I do not share Wade’s severe assessment of neoclassical economics on two points. First, despite the absence of convergence among world economies, the progress made by developing countries in recent decades cannot be underestimated. The fact that the majority of states have remained in the same income category over two decades may be the reflection of general progress (a tide-lifting-all-boats phenomenon) rather than a sign of general stagnation. Although relative incomes among various groups of countries may not have changed much, the absolute levels of incomes have increased steadily in recent decades. This has contributed substantially to the reduction of world poverty (Ravallion and Chen, 2008). Clearly, an open world economy has offered opportunities for many developing countries throughout the world to achieve sustained growth and improve their living standards (Growth Commission, 2008). This is true even in many countries that have not moved up the convergence ladder.

Second, the market is an important resource allocation mechanism at any given level of development. Economic growth occurs when firms are given the incentive system to take advantage of existing opportunities determined by the country’s endowment structure. They can also create potential new business niches by identifying and exploiting the economy’s latent comparative advantage. They spontaneously enter industries and choose technologies consistent with the economy’s comparative advantage only when the price system reflects the relative scarcity of factors in the country’s endowment. Therefore, a competitive market system should be the economy’s fundamental mechanism for resource allocation at each stage of its development. However, economic development is a dynamic process that requires industrial upgrading and corresponding improvements in ‘hard’ (tangible) and ‘soft’ (intangible) infrastructure at each stage. Such upgrading requires coordination and entails large externalities to firms’ transaction costs and returns to capital investment. Thus, in addition to an effective market mechanism, the government should play an active role in facilitating industrial upgrading and infrastructure improvements.
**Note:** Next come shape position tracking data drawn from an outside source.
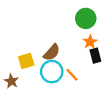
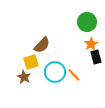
brown semicircle: (52, 52) -> (42, 45), moved
brown star: (11, 81) -> (24, 77), moved

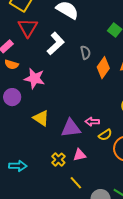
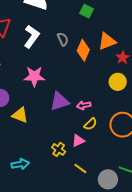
pink star: (35, 78) -> (34, 76), moved
yellow triangle: (41, 118) -> (20, 115), moved
purple triangle: (71, 128) -> (59, 101), moved
yellow semicircle: (105, 135) -> (90, 124), moved

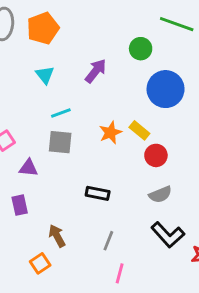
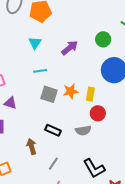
yellow rectangle: (139, 130) -> (90, 94), turned 48
gray square: (60, 142) -> (49, 94), moved
gray semicircle: (160, 194) -> (83, 130), moved
brown arrow: (57, 236) -> (32, 146), moved

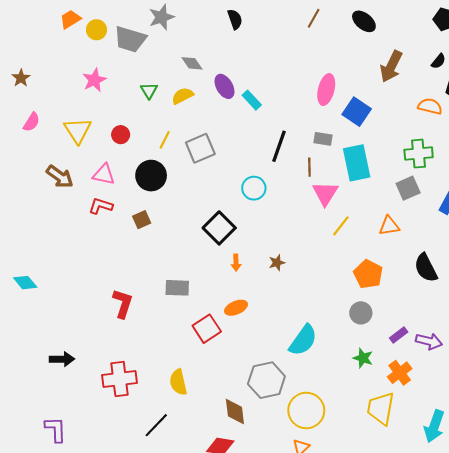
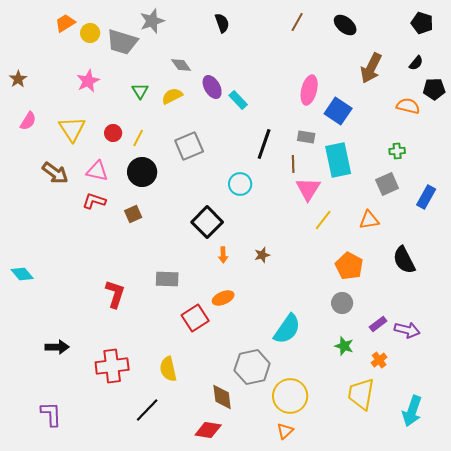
yellow line: (165, 140) -> (138, 138), moved
green cross: (419, 154) -> (397, 151), size x0.6
orange cross: (400, 373) -> (379, 360), size x0.7

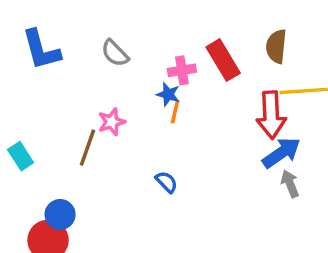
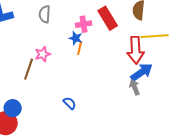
gray semicircle: (115, 53) -> (45, 14), turned 48
blue semicircle: (166, 182) -> (70, 103), moved
gray arrow: (290, 184) -> (135, 87), moved

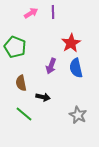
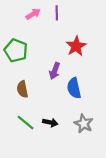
blue semicircle: (76, 68) -> (74, 88), moved
black arrow: (43, 97) -> (50, 123), moved

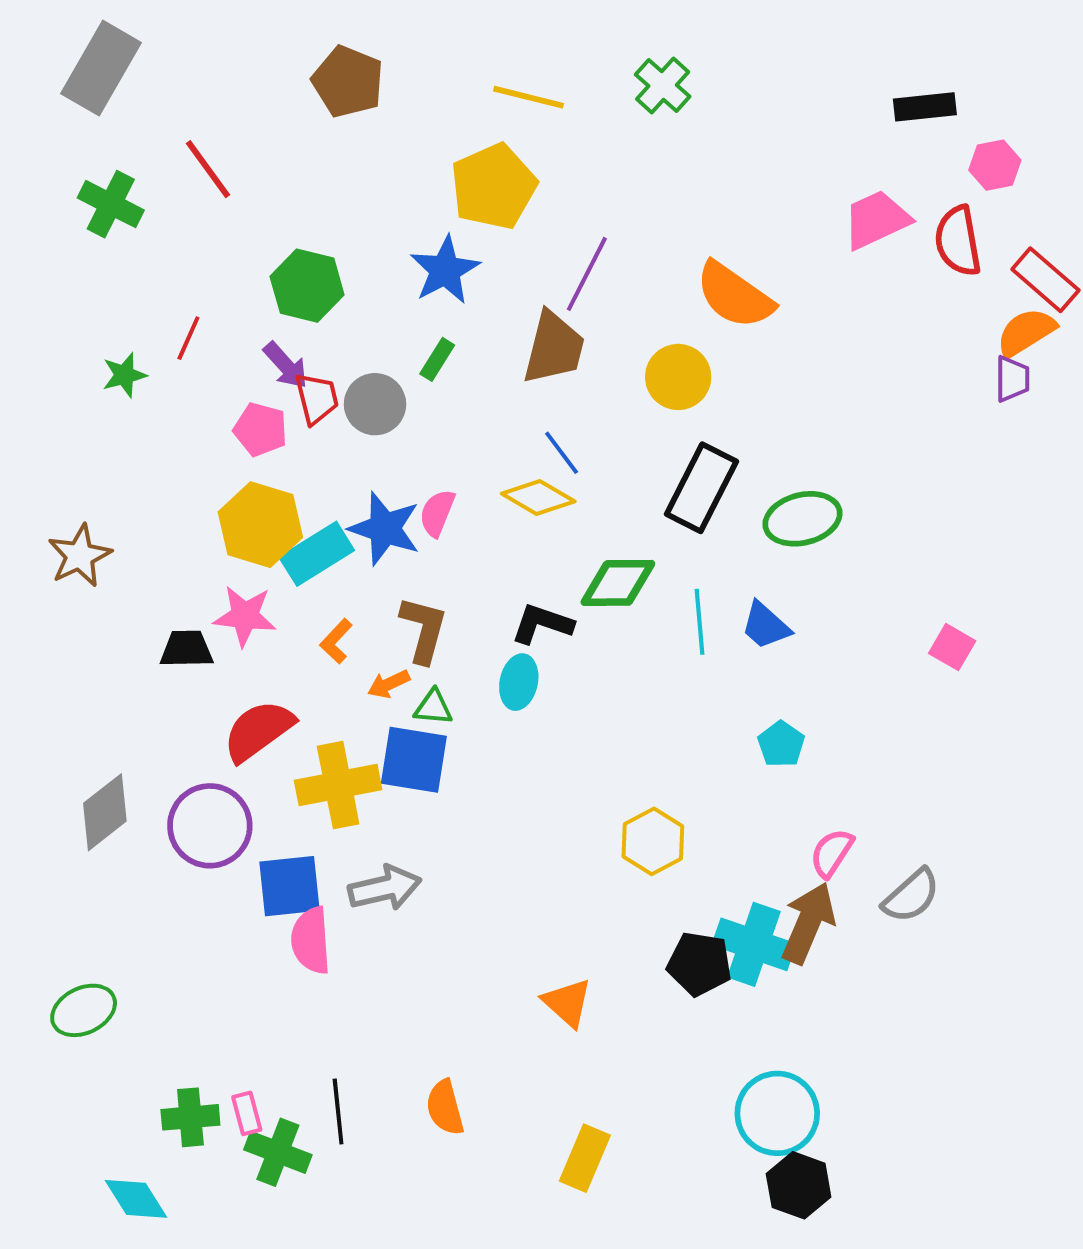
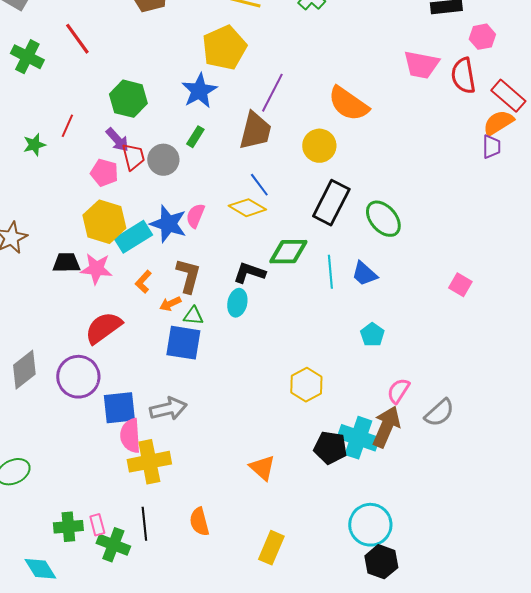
pink trapezoid: (876, 220) -> (421, 65), turned -144
green ellipse: (802, 519) -> (383, 219), turned 63
black trapezoid: (187, 649) -> (66, 263), moved
yellow cross: (338, 785) -> (149, 462), moved

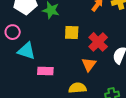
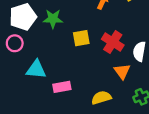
pink circle: (13, 32) -> (15, 43), moved
orange triangle: (89, 64) -> (122, 71), moved

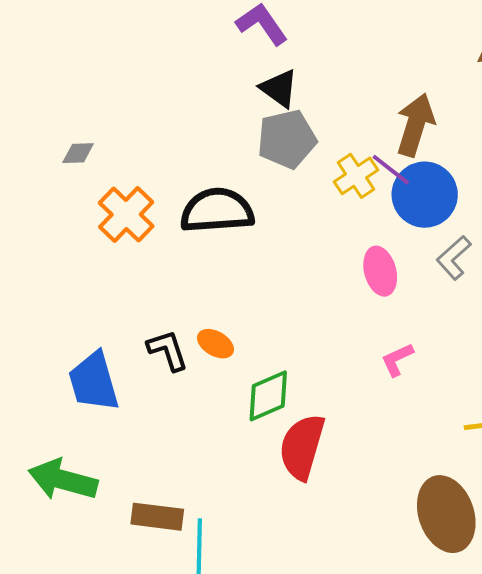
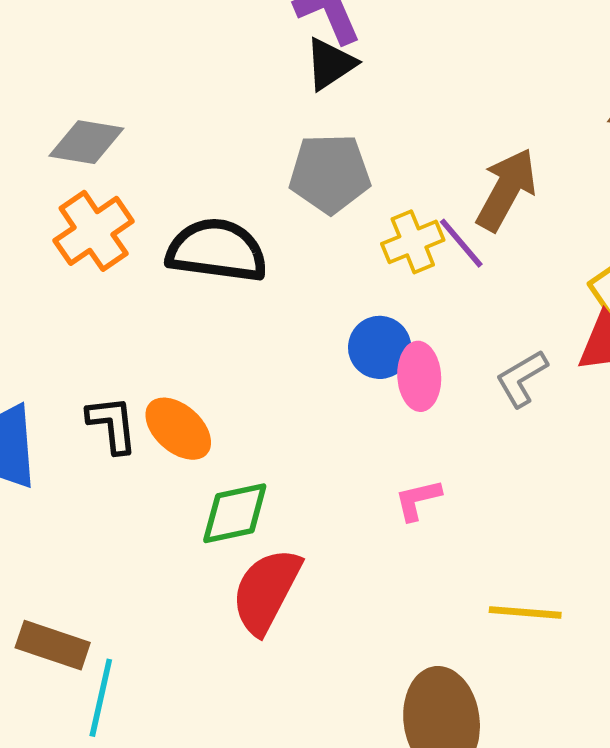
black triangle: (279, 88) -> (330, 64), moved, turned 39
gray diamond: (78, 153) -> (86, 142), moved, size x1.6
blue circle: (425, 195) -> (380, 347), moved, size x0.7
orange ellipse: (215, 344) -> (178, 429), size x1.4

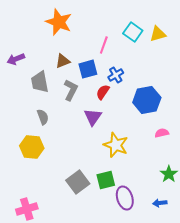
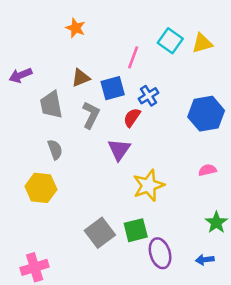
orange star: (59, 22) -> (76, 28), size x0.6
blue hexagon: (147, 100) -> (206, 114), moved
yellow star: (116, 145) -> (149, 185), turned 30

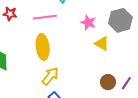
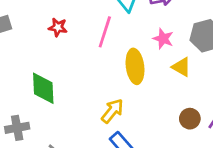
pink line: (45, 17) -> (105, 32), turned -65
yellow ellipse: (43, 47) -> (135, 66), moved

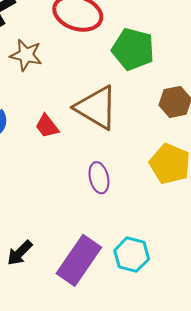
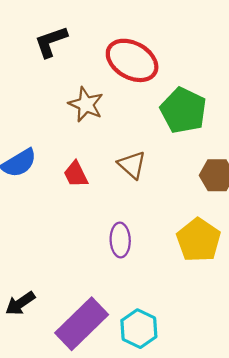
brown star: (26, 55) -> (86, 104), moved
brown triangle: (96, 108) -> (132, 165), size x0.6

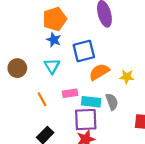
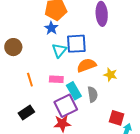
cyan triangle: (52, 66) -> (59, 50), moved
cyan rectangle: (91, 102) -> (74, 91), turned 42
purple square: (86, 120) -> (66, 106), turned -35

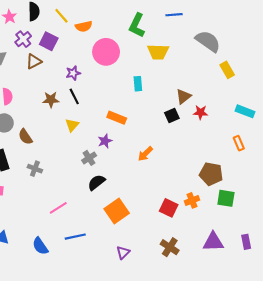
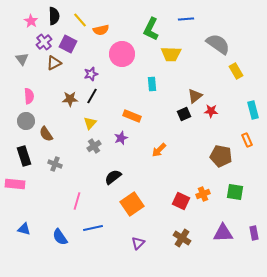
black line: (74, 96) -> (92, 96), turned 56
cyan rectangle: (245, 111) -> (253, 110), turned 54
gray cross: (89, 158) -> (94, 146), moved
brown pentagon: (211, 174) -> (221, 156), moved
pink line: (58, 208) -> (77, 201), turned -42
A framework for conceptualizing the facilitating role of the government in industrial upgrading and economic diversification could involve a six-step process as follows. (1) Developing country governments can identify the list of tradable goods and services that have been produced for about 20 years in dynamically growing countries with similar endowment structures and a per capita income that is about 100 per cent higher than their own. (2) Among the industries in that list, the government may give priority to those in which some domestic private firms have already entered spontaneously, and try to identify and help remove the obstacles to their development. (3) Some of those industries in the list may be completely new to domestic firms; in such cases, the government could adopt specific measures to attract firms in the higher-income countries identified in the first step to invest in these industries. (4) Developing country governments should pay close attention to private enterprises’ successful self-discoveries of industries that are not included in the list identified in step (1) and provide support to scale up those industries. (5) In developing countries with poor infrastructure and an unfriendly business environment, the government can invest in industrial parks or export processing zones and make the necessary improvements to attract domestic private firms and/or foreign firms that may be willing to invest in the targeted industries. Finally (6) limited incentives may also be provided to domestic pioneer firms or foreign investors that work within the list of industries identified in step (1) in order to compensate for the non-rival, public knowledge created by their investments (Lin and Monga, 2010).

Such a systematic approach may be useful for formulating and implementing rigorously the type of strategic government intervention that Wade advocates in his very timely article.